Serge Prokofiev
(1891-1953)
Suite scythe,
op.
20
Alexandre
Nevski, op.78
Olga Borodina,
mezzo-soprano
Orchestre du
Kirov
Choeurs du théâtre
Mariinsky, St Petersbourg
Valery Gergiev
1CD Philips 473
600-2
Gergiev, chef prodigue
On sait les affinités qui unissent Valery Gergiev à la
musique de Prokofiev dont il a enregistré avec bonheur la quasi-totalité
des opéras ainsi qu'une intégrale remarquée des concertos
pour piano.
Les deux ouvrages juxtaposés ici ont la particularité
d'avoir eu, avant d'être destinés au concert, une finalité
différente : ballet ou musique de film.
La Suite scythe, créée en 1916 à Saint Petersbourg,
sous la direction du compositeur, déclenche un scandale retentissant,
tout comme son modèle avoué, Le Sacre du printemps,
trois ans plus tôt, à Paris. De fait, à l'origine,
l'oeuvre était également un ballet, Ala et Lolly,
commandé par Diaghilev en 1914. Le chorégraphe, jugeant que
la musique - trop "barbare" - ne convenait pas à sa troupe, laissa
le projet sans... suite !
La partition, luxuriante, foisonne d'épanchements lyriques, émaillée
d'embardées sauvages. Elle révèle une rare maîtrise
de la part d'un jeune homme de vingt-trois ans qui avait totalement assimilé
l'impressionnisme musical de Ravel et Debussy habilement fondu dans une
ligne mélodique proche des dernières oeuvres de Rimski-Korsakov
voire de Borodine.
Gergiev adopte ici des tempi extrêmement ralentis, évitant
effets clinquants et décorum superflu. Un parti pris qui sied admirablement
aux deux derniers mouvements, en particulier "Nuit" d'une poésie
envoûtante teintée de mystère. Cependant on y cherche
en vain les aspects violents et incisifs de L'Adoration de Velès
et d'Ala qu'ont si bien su restituer un Scherchen, par exemple, ou
le jeune Abbado dont la version récemment rééditée
dans la collection The Originals (DGG) avec le même couplage
(Lieutenant Kijé en prime) demeure l'un des sommets de la
discographie.
Cette conception atypique ne manque pas de panache, mais ne saurait
rivaliser tout à fait avec les références déjà
citées.
La cantate Alexandre Nevski, composée en 1939, est une
adaptation réalisée par Prokofiev d'après la musique
qu'il avait écrite pour le film éponyme d'Eseinstein, fruit
leur première collaboration qui devait se poursuivre avec Ivan
le Terrible, dont Gerghiev a déjà gravé la partition.

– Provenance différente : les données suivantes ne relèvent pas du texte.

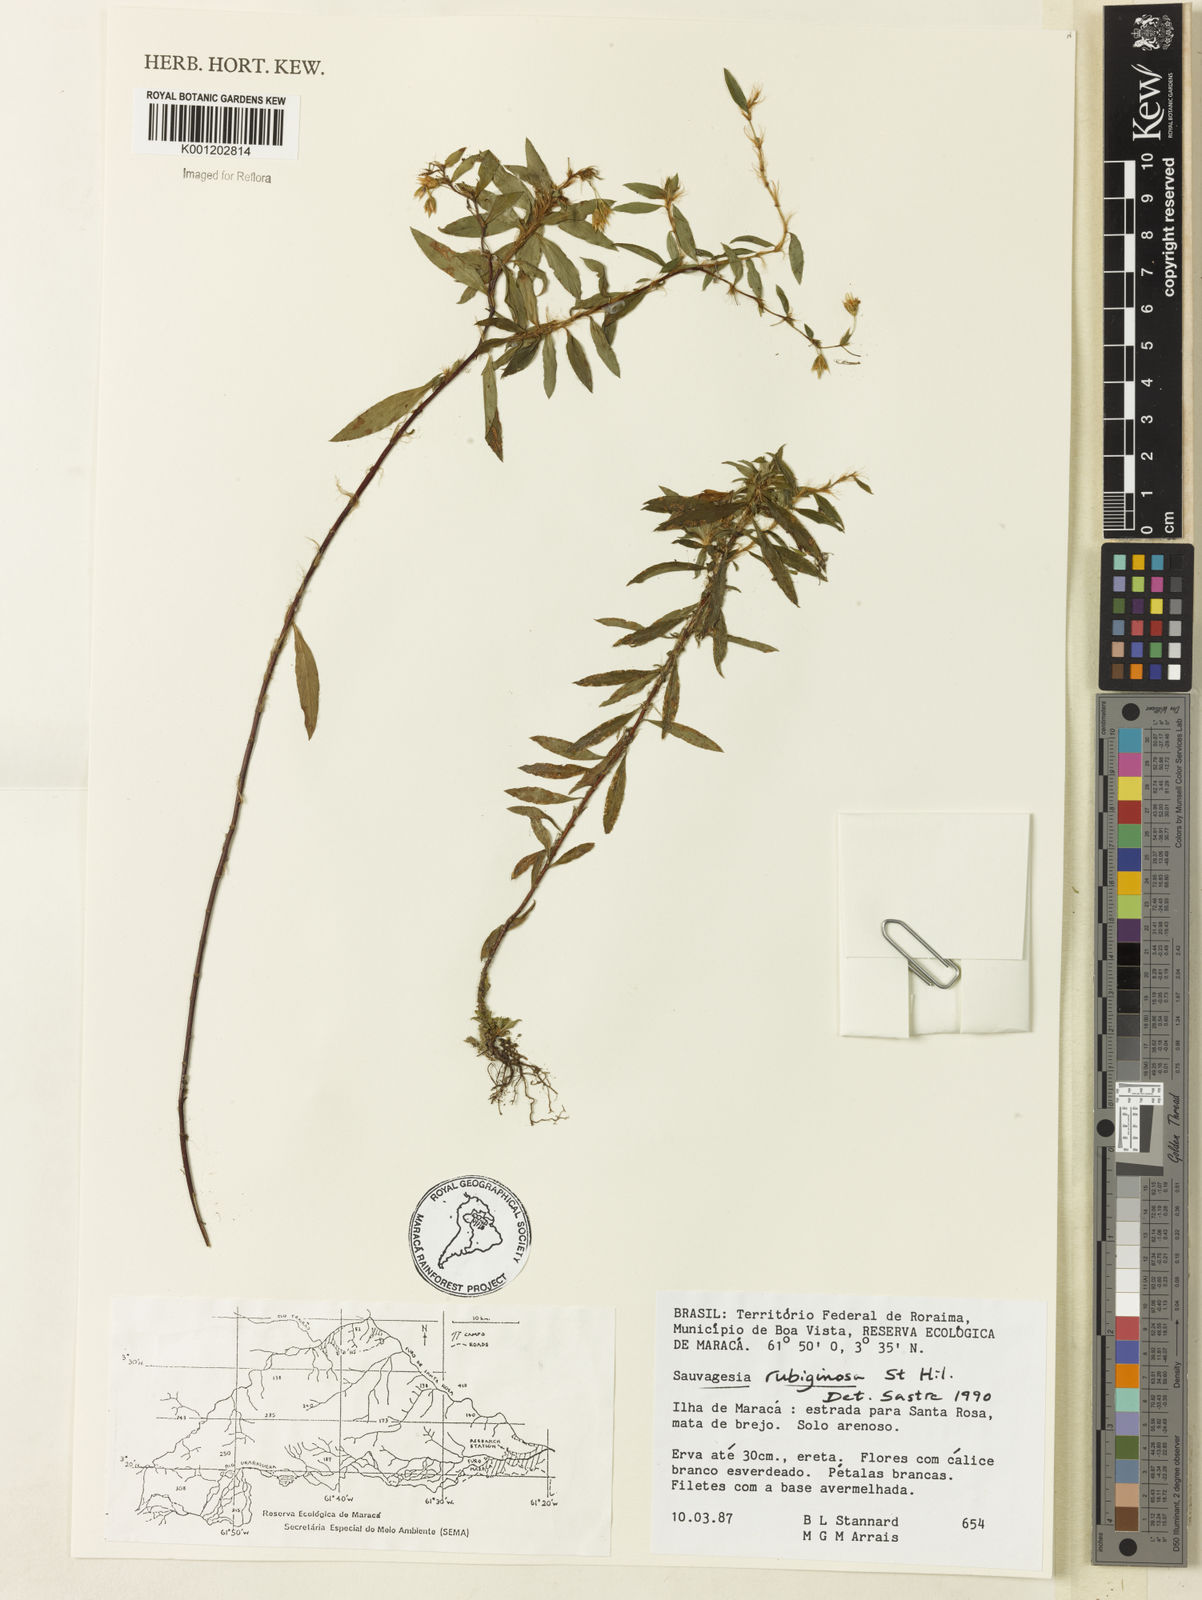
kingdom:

A propos du compositeur, le cinéaste écrivait : "Sa musique
est étonnamment plastique, elle n'est jamais une illustration ;
elle montre d'une façon étonnante la marche des événements,
leur structure dynamique dans laquelle se concrétise l'émotion..."
Le caractère cinématographique de l'écriture du musicien,
qui affleurait déjà dans la Suite scythe, est ici
d'une évidence totale.
L'oeuvre, rappelons-le, relate un épisode de l'histoire russe
: l'invasion du pays au XIIIe siècle par les chevaliers teutoniques
qui y sèment la désolation avant d'être vaincus par
le prince Alexandre. Vibrante scène lyrique, elle exalte le sentiment
patriotique ("Debout, peuple russe !") dans une époque troublée
par la menace nazie.
Le souffle épique qui la traverse est transcendé par la
battue ensorcelante d'un Gergiev en état de grâce : attentif
aux affects contrastés des diverses parties qui constituent le drame,
il se montre admirable de précision et de nuances polychromes subtilement
dosées jusqu'au déferlement orchestral inouï, qu'il
déchaîne dans "La Bataille sur glace" (plage 9) dont les envolées
impressionnantes des choeurs préfigurent la seconde partie de Guerre
et Paix.
La brève intervention d'Olga Borodina dans "Le Champ des morts"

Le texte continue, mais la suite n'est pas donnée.